The newly-appointed India-born USA-nominated World Bank President Ajay Banga had expressed concern over the deepening of inequality in the world while speaking at the G20 finance ministers’ meeting in Gandhinagar, the capital of Gujarat, western state of India, on Tuesday. He said that the poor countries have been dealt a blow by the Covid-19 pandemic, followed by the Russian invasion of Ukraine. The fuel and commodity prices have been hit by these crises, and this is impacting the economic recovery of the poor countries. He said, “The thing that keeps me up at night is a mistrust that is quietly pulling the Global North and South apart at a time when we need to be uniting.”
The reason for the split between the rich and poor countries is mainly due to the refusal of rich countries to keep to their commitments to pull the poor countries from their economic problems. He has pointed out that this attitude of the rich countries is also affecting the measures to cope with climate change, and that it is the poor countries that are affected by climate change. And he described the situation in stinging language: “The Global South’s frustration is understandable. In many ways they are paying the price for our prosperity.”
It is unlikely that Banga’s words will have any effect on the G20 ministers who belong mostly to advanced economies of the G7 group and emerging economies. Unless these two groups cooperate with each other, fund flows to poor countries to shift to greener technologies will not happen. Banga has detected the major contradiction. He understands the need for economic recovery and better growth rate for poor countries, but this created a set of problems because untrammelled economic growth comes at a price – that of harming the environment, which is unacceptable. So the world has to find ways of economic growth which are compatible with environment-friendly methods. But that is almost an insuperable challenge because the world is yet to find a way of marrying economic growth to environmentalism.

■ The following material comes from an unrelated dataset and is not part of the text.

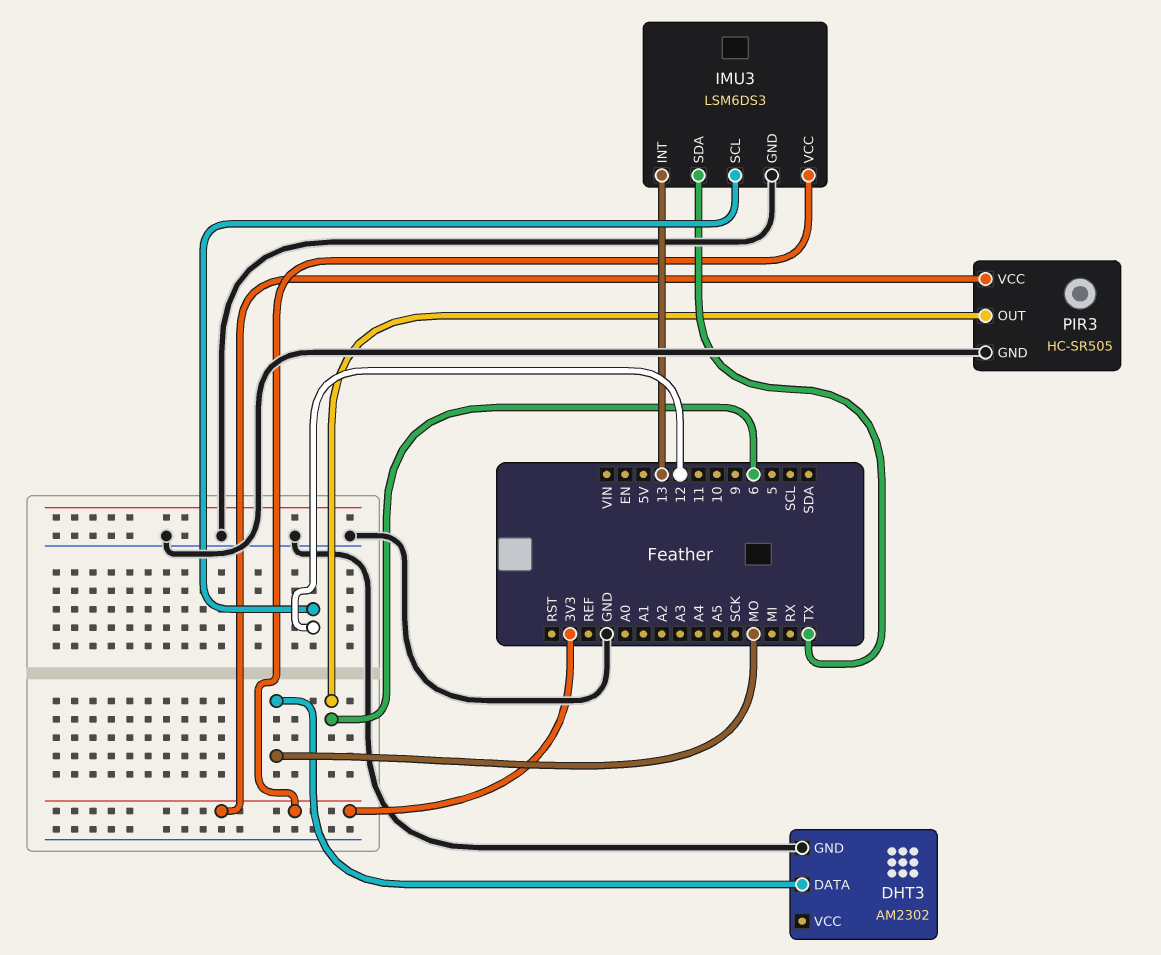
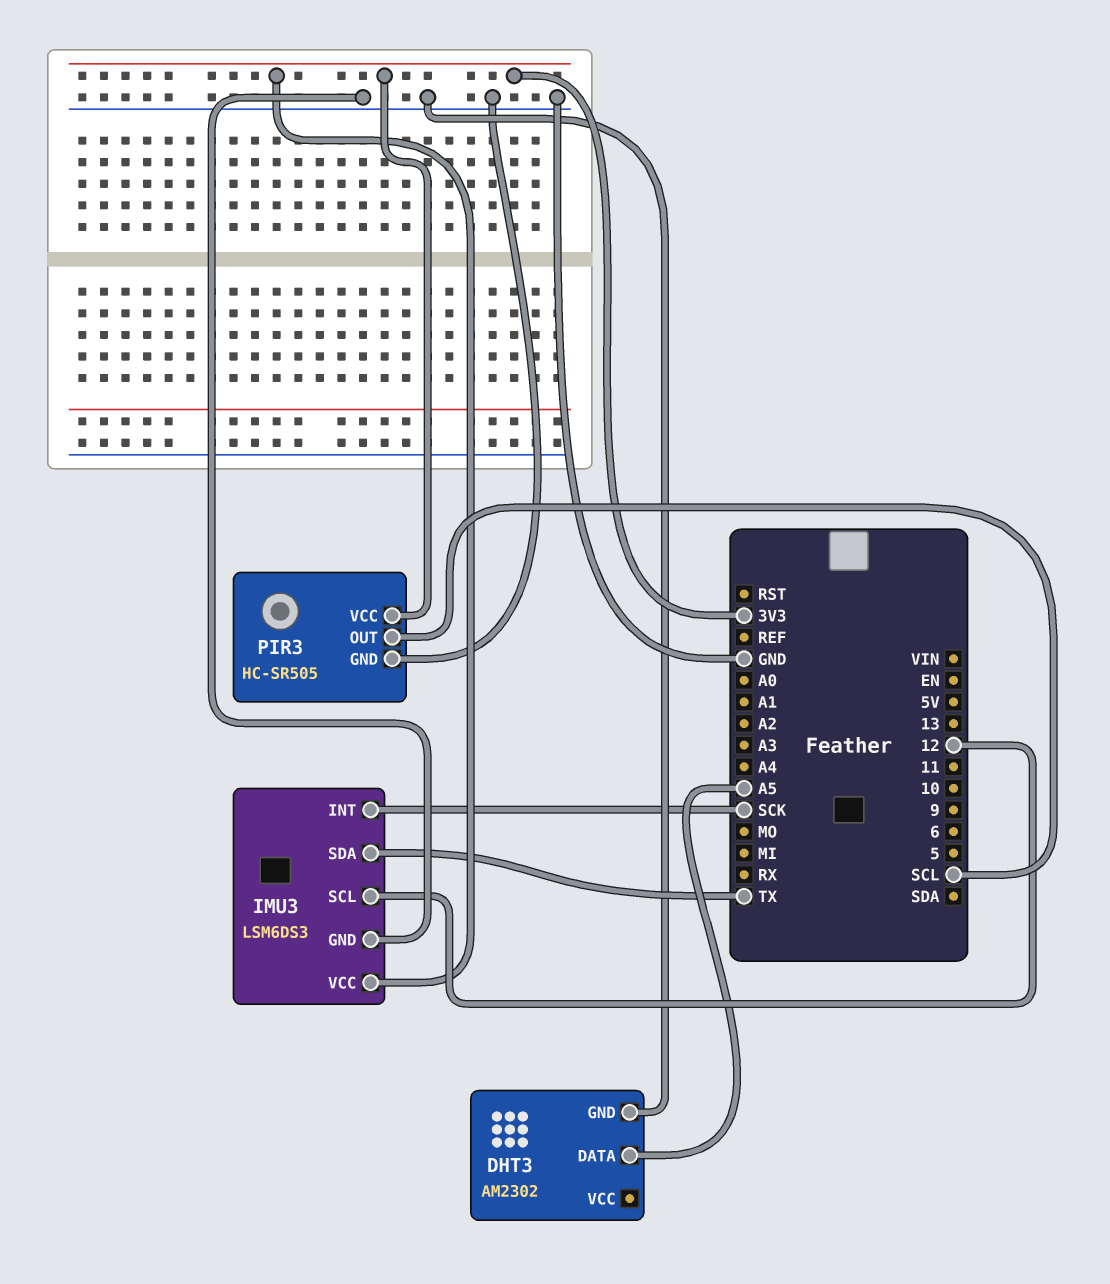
DHT3 pin DATA: MO -> A5
IMU3 pin INT: 13 -> SCK
PIR3 pin OUT: 6 -> SCL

There has been talk of strengthening the World Bank with fresh infusion of capital and to make its projects more flexible. One of the challenges that Banga faces is that of restructuring the World Bank to make it an effective instrument of helping the poor and developing countries to cope with the challenge of economic growth and that of climate change simultaneously. The poor countries today do not have the luxury of achieving economic development first and then pursue environment-friendly modes of economic well-being. The two ends have to be achieved together. The World Bank, and not the International Monetary Fund (IMF), has a crucial role to enable the poor countries to make transition to a green economy.
Neither the United Nations nor the rich countries have found a way of funnelling the necessary technological and financial aid to the poor countries to grapple with the twin challenge of getting out of the cycle of poverty and of shifting to a mode of economy that keeps the disaster of economic change at bay. It is the World Bank that has to pilot the vulnerable countries towards development through technical and financial assistance. It is indeed the case that the World Bank had created trouble in the poor and developing countries by recommending wrong programmes, and not paying enough attention to local know-how and needs. Along with many other things, the World Bank will have to abandon the blinkers of Western developmental models, which have created the climate disaster that the world is facing today. Banga seems to be aware of the challenges that the Bank faces, and he fully understands the plight of the poor countries. That gives rise to the hope that the right man is helming the World Bank.